Re: [FairfieldLife] Re: When all else fails...

2012-03-29 Thread Emily Reyn
If I read and respond to FFL through yahoo email, are the responses 
automatically formatted this way?  I think not, based on comments I've gotten 
from Richard.  This is an example.  How do I format the preferred way?  Sorry, 
I need these things spelled out for me :(



 From: Richard J. Williams 
To: FairfieldLife@yahoogroups.com 
Sent: Thursday, March 29, 2012 7:57 AM
Subject: [FairfieldLife] Re: When all else fails...
 

  
> > > So, yes, it's text, but professionally formatted 
> > > for easy reading. Everyone knows that plain text 
> > > with line breaks is the preferred format for 
> > > discussion groups. Go figure.
> > 
> > It really depends on the system that the text is being
> > processed through, whether you are responding through
> > Yahoo's text editor or using the HTML editor, whether 
> > you get the post via email etc.

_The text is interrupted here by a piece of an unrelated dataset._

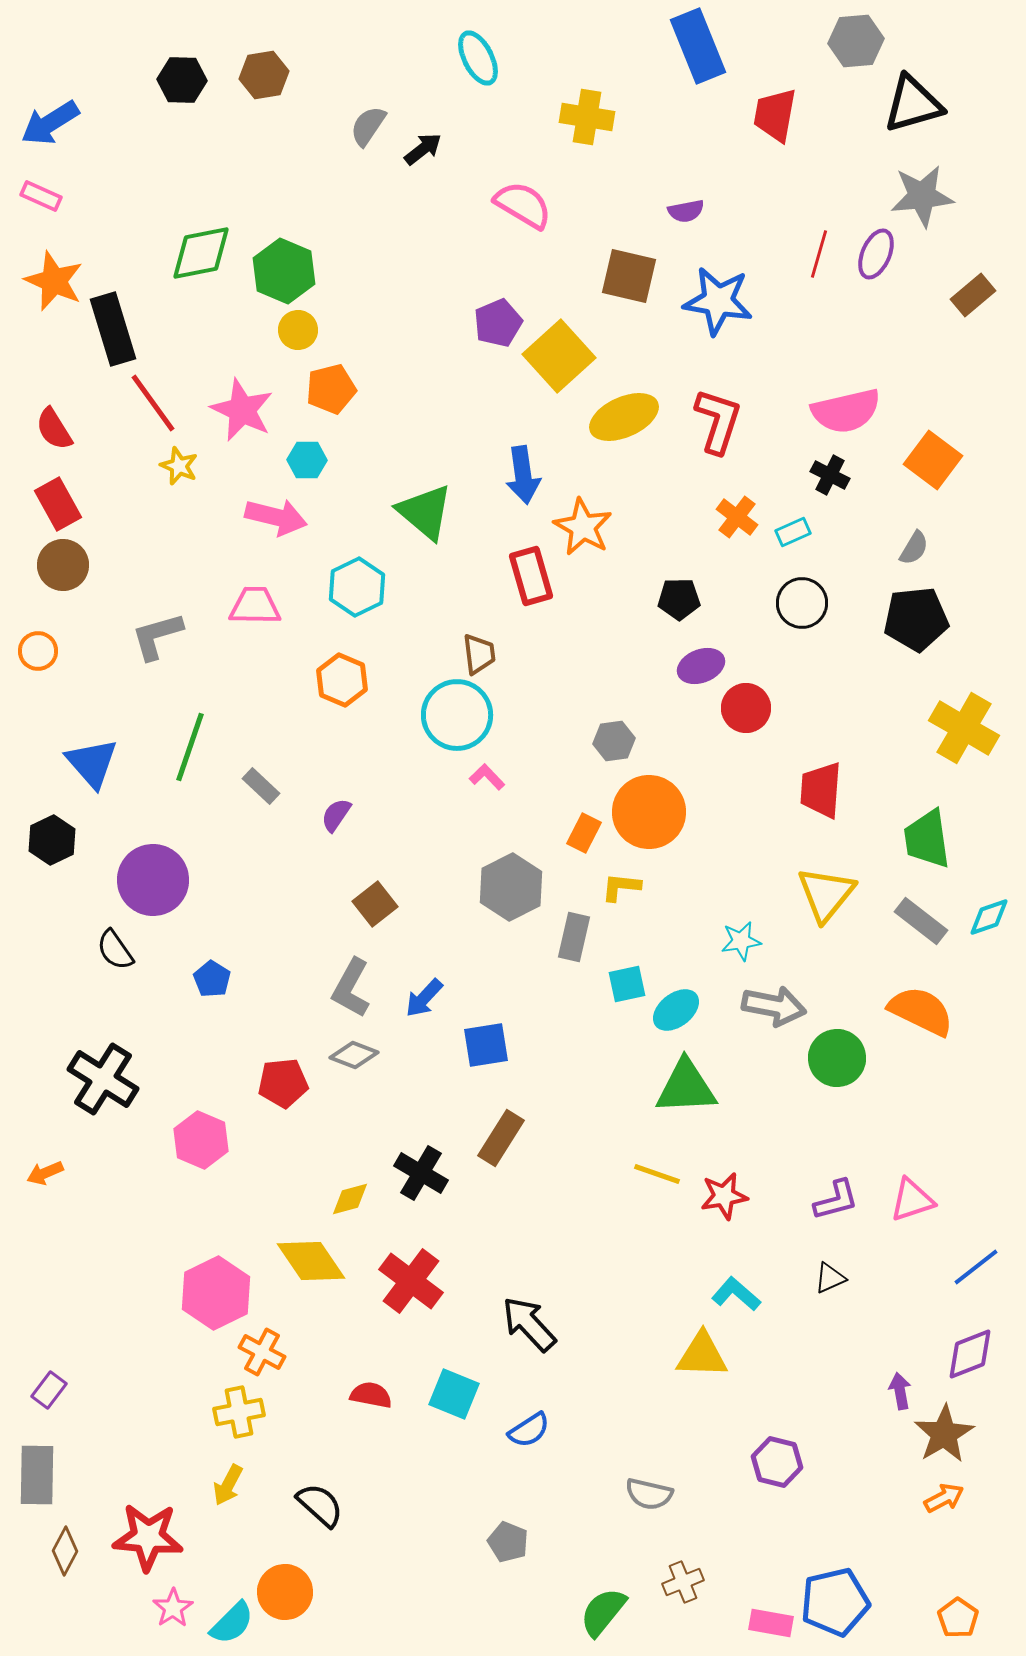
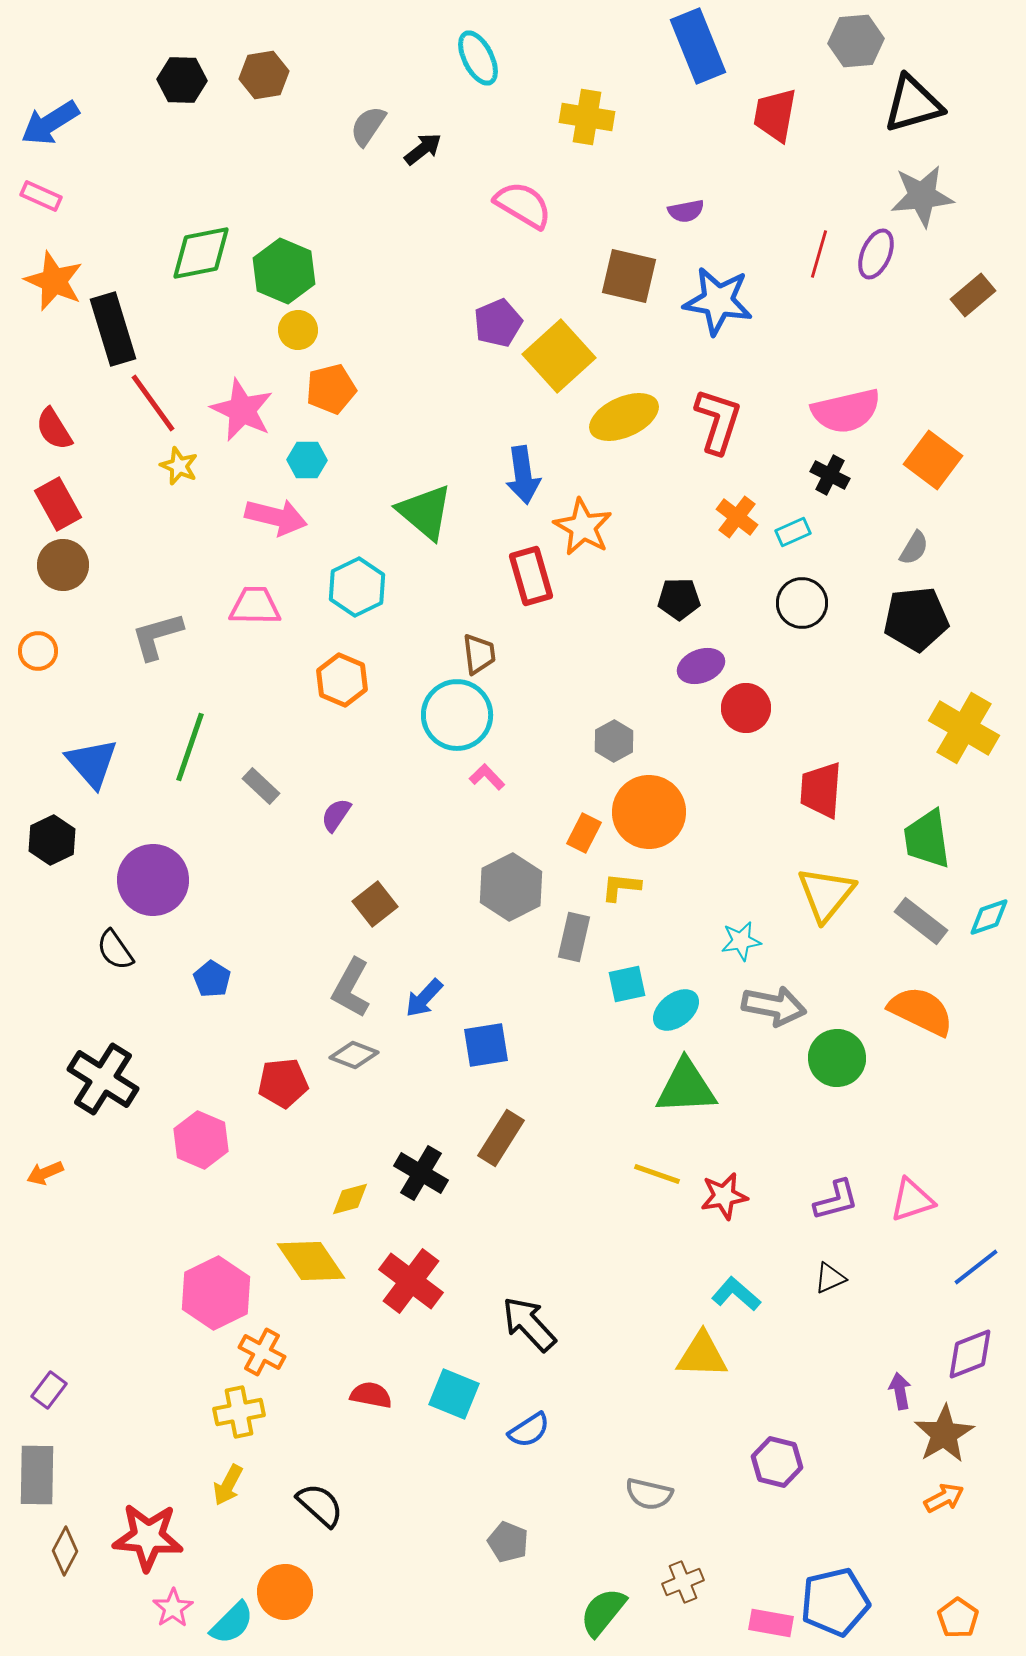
gray hexagon at (614, 741): rotated 21 degrees counterclockwise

I don't bother with it.
> > Sometimes I will reformat something so it looks better
> > after it has passed through many iterations of replies.
> > 
> > The greater than character (>) is not quite a right 
> > angle
> >
authfriend:
> The term is "right angle-bracket" (as opposed to a left
> angle-bracket < ), not "right-angle bracket."
> 
Thanks for re-formatting Xeno's message - it's much
easier to read with the angle bracket inserted before 
each reply line of text! 

307292 

Xenophaneros Anartaxius:

> It really depends on the system that the text is being processed through, 
> whether you are responding through Yahoo's text editor or using the HTML 
> editor, whether you get the post via email etc. I don't bother with it. 
> Sometimes I will reformat something so it looks better after it has passed 
> through many iterations of replies.
> 
> The greater than character (>) is not quite a right angle and it is generated 
> automatically when replying via Yahoo's text editor. What Judy and Barry do 
> is manually format the line breaks so the lines tend to remain unbroken 
> through several iterations of posts and replys, that is they make the lines 
> short enough so reformat by the forum software which makes the lines longer 
> by adding the '>' character and additional spaces does not result in a new 
> line break. Most do not fuss with this. I do not fuss with it.